▶ _DIRECTIONS_: Whenever a line carries the word "down", pull it out of the entries.

▶ _RECORDS SUPPLIED_:
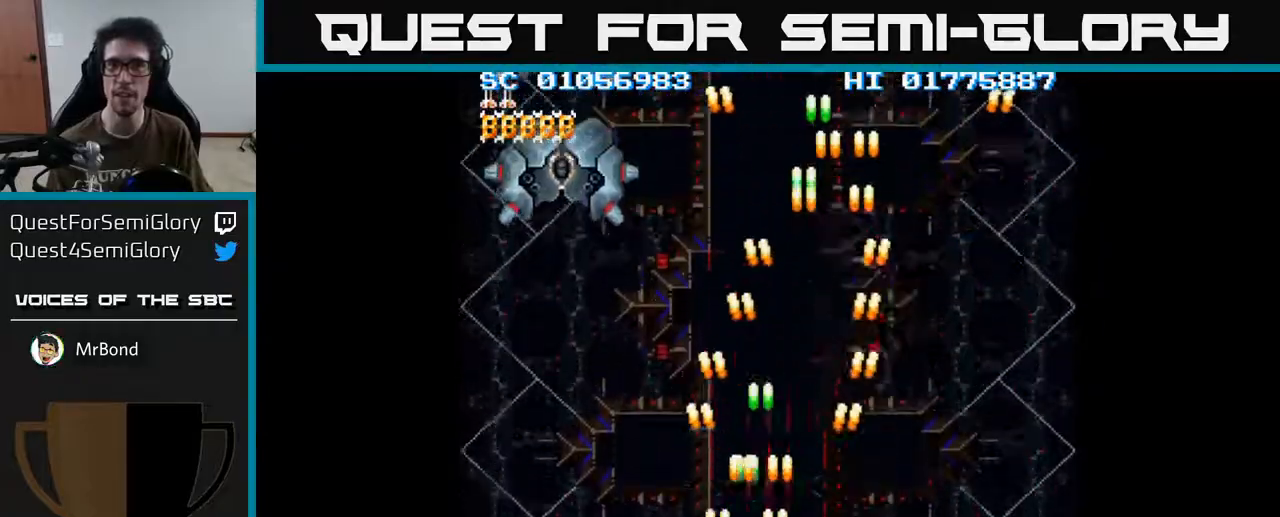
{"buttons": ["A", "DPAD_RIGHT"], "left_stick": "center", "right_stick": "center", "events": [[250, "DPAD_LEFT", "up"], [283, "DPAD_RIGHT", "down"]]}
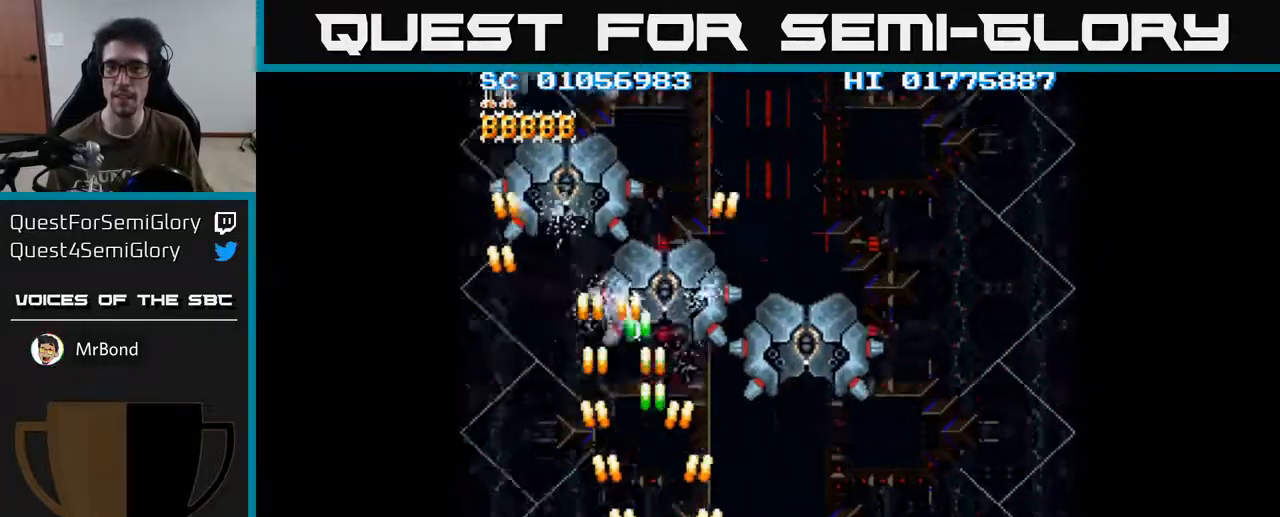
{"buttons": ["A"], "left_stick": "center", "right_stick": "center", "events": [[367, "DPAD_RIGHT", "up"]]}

...

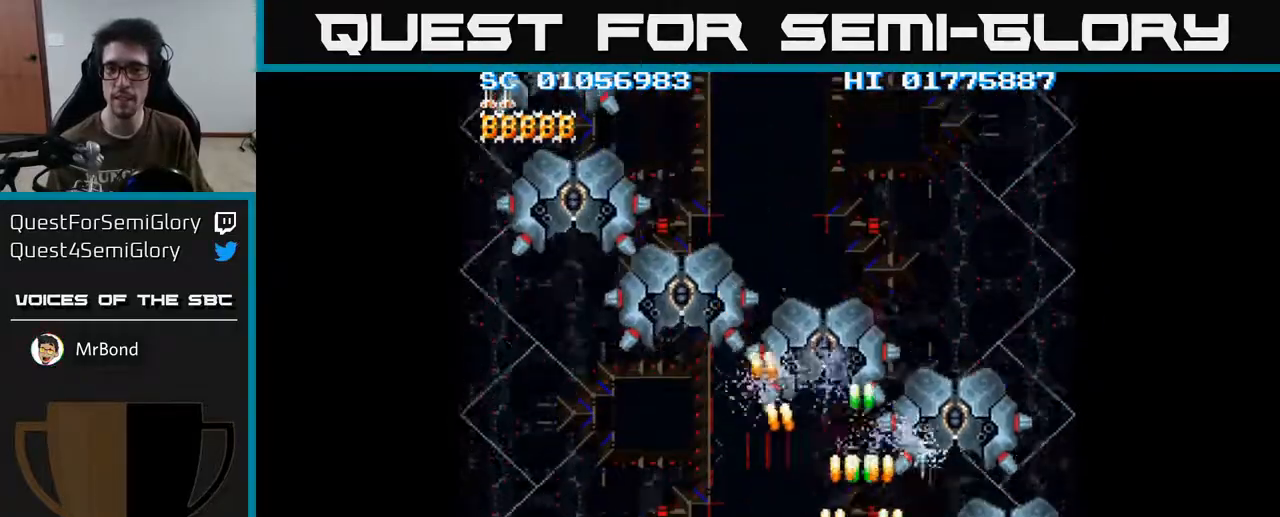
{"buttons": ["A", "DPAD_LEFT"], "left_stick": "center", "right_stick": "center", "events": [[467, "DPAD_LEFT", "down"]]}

==

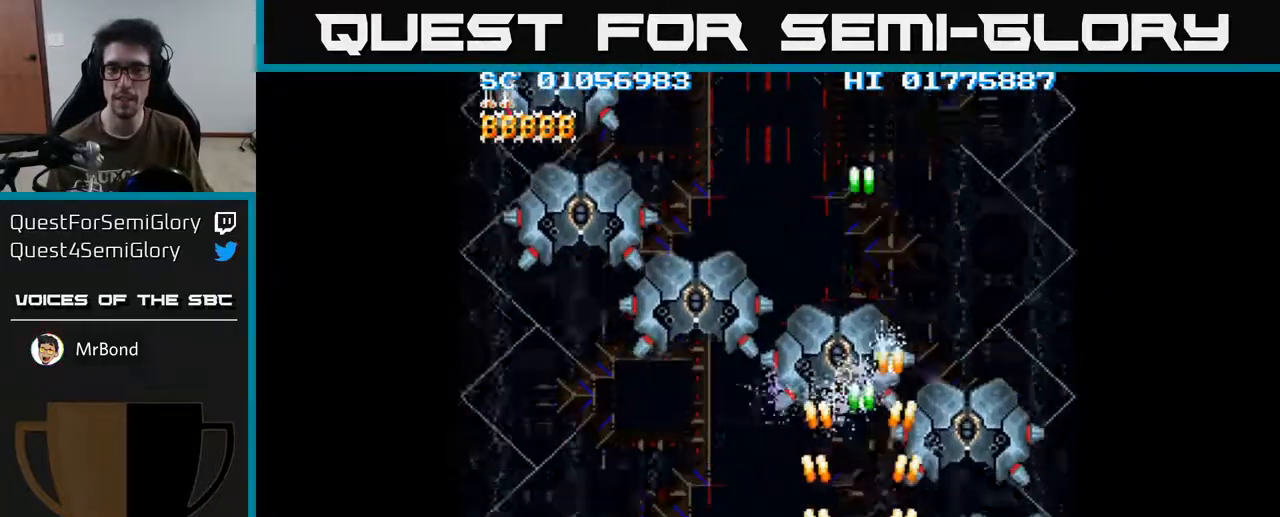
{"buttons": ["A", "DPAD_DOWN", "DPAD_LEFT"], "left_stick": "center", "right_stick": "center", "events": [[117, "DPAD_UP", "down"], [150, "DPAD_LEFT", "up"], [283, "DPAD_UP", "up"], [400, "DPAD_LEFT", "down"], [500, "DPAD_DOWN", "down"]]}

▶ _ANSWER TO THE PROBLEM_:
{"buttons": ["A", "DPAD_RIGHT"], "left_stick": "center", "right_stick": "center", "events": [[250, "DPAD_LEFT", "up"], [283, "DPAD_RIGHT", "down"]]}
{"buttons": ["A", "DPAD_LEFT"], "left_stick": "center", "right_stick": "center", "events": [[467, "DPAD_LEFT", "down"]]}
{"buttons": ["A", "DPAD_DOWN", "DPAD_LEFT"], "left_stick": "center", "right_stick": "center", "events": [[117, "DPAD_UP", "down"], [150, "DPAD_LEFT", "up"], [283, "DPAD_UP", "up"], [400, "DPAD_LEFT", "down"], [500, "DPAD_DOWN", "down"]]}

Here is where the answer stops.